» DATA RECORDS

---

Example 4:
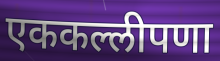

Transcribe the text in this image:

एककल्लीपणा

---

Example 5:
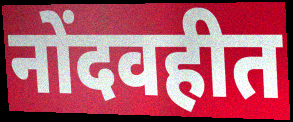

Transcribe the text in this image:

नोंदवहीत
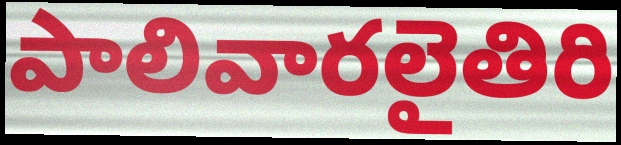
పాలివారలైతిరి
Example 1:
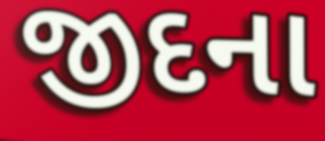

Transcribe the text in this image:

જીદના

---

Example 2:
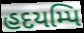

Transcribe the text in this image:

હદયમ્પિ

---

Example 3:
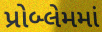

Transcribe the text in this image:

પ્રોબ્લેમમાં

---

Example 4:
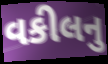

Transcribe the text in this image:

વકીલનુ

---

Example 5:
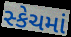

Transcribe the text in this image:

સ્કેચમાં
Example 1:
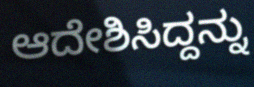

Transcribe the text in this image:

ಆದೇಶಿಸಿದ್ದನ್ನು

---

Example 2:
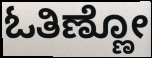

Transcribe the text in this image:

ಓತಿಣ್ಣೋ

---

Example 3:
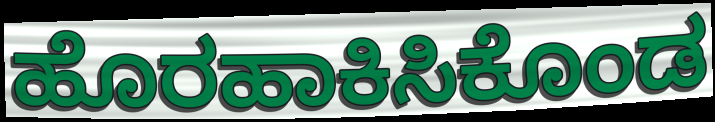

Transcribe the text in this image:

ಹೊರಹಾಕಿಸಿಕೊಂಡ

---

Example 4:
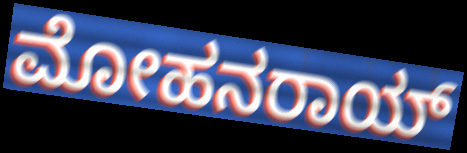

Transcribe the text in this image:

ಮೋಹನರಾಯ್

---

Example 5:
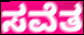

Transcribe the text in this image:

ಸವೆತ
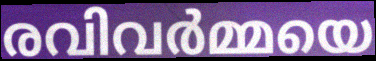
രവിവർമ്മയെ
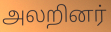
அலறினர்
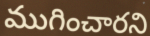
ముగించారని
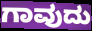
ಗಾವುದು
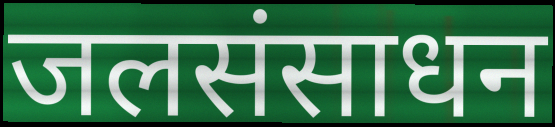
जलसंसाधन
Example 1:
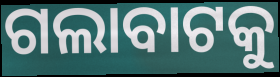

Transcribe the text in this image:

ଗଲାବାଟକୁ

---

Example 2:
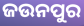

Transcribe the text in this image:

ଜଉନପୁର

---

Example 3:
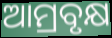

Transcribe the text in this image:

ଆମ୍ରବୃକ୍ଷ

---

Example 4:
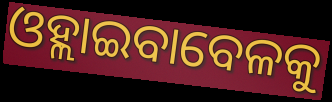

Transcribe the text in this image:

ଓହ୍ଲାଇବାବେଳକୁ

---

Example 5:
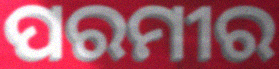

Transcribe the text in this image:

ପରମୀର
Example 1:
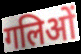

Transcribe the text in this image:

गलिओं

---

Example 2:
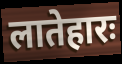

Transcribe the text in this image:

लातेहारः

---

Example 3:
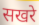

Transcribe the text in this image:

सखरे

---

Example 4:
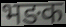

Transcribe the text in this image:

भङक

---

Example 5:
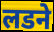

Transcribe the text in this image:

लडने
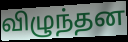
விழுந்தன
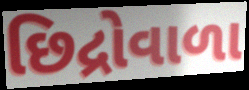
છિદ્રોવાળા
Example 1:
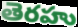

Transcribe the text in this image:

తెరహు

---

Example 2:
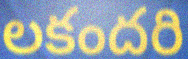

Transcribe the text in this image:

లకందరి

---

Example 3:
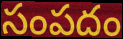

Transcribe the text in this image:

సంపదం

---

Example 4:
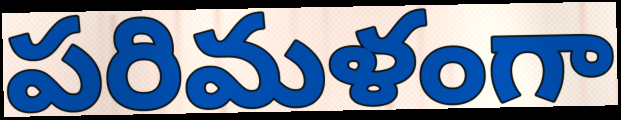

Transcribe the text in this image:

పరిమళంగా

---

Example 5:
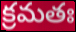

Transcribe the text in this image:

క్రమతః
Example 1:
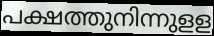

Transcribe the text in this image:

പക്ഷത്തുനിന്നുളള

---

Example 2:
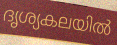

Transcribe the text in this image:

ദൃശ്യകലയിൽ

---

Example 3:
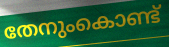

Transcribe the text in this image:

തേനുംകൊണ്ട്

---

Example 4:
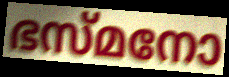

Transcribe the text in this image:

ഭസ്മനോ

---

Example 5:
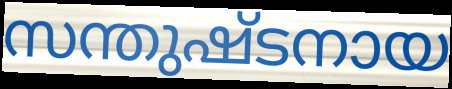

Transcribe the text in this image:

» EXERCISE GOAL
Return all of the material precisely as written. No picture belongs in it.

» SOLUTION TO THE EXERCISE
---

Example 4:

Transcribe the text in this image:

एककल्लीपणा

---

Example 5:

Transcribe the text in this image:

नोंदवहीत
పాలివారలైతిరి
Example 1:

Transcribe the text in this image:

જીદના

---

Example 2:

Transcribe the text in this image:

હદયમ્પિ

---

Example 3:

Transcribe the text in this image:

પ્રોબ્લેમમાં

---

Example 4:

Transcribe the text in this image:

વકીલનુ

---

Example 5:

Transcribe the text in this image:

સ્કેચમાં
Example 1:

Transcribe the text in this image:

ಆದೇಶಿಸಿದ್ದನ್ನು

---

Example 2:

Transcribe the text in this image:

ಓತಿಣ್ಣೋ

---

Example 3:

Transcribe the text in this image:

ಹೊರಹಾಕಿಸಿಕೊಂಡ

---

Example 4:

Transcribe the text in this image:

ಮೋಹನರಾಯ್

---

Example 5:

Transcribe the text in this image:

ಸವೆತ
രവിവർമ്മയെ
அலறினர்
ముగించారని
ಗಾವುದು
जलसंसाधन
Example 1:

Transcribe the text in this image:

ଗଲାବାଟକୁ

---

Example 2:

Transcribe the text in this image:

ଜଉନପୁର

---

Example 3:

Transcribe the text in this image:

ଆମ୍ରବୃକ୍ଷ

---

Example 4:

Transcribe the text in this image:

ଓହ୍ଲାଇବାବେଳକୁ

---

Example 5:

Transcribe the text in this image:

ପରମୀର
Example 1:

Transcribe the text in this image:

गलिओं

---

Example 2:

Transcribe the text in this image:

लातेहारः

---

Example 3:

Transcribe the text in this image:

सखरे

---

Example 4:

Transcribe the text in this image:

भङक

---

Example 5:

Transcribe the text in this image:

लडने
விழுந்தன
છિદ્રોવાળા
Example 1:

Transcribe the text in this image:

తెరహు

---

Example 2:

Transcribe the text in this image:

లకందరి

---

Example 3:

Transcribe the text in this image:

సంపదం

---

Example 4:

Transcribe the text in this image:

పరిమళంగా

---

Example 5:

Transcribe the text in this image:

క్రమతః
Example 1:

Transcribe the text in this image:

പക്ഷത്തുനിന്നുളള

---

Example 2:

Transcribe the text in this image:

ദൃശ്യകലയിൽ

---

Example 3:

Transcribe the text in this image:

തേനുംകൊണ്ട്

---

Example 4:

Transcribe the text in this image:

ഭസ്മനോ

---

Example 5:

Transcribe the text in this image:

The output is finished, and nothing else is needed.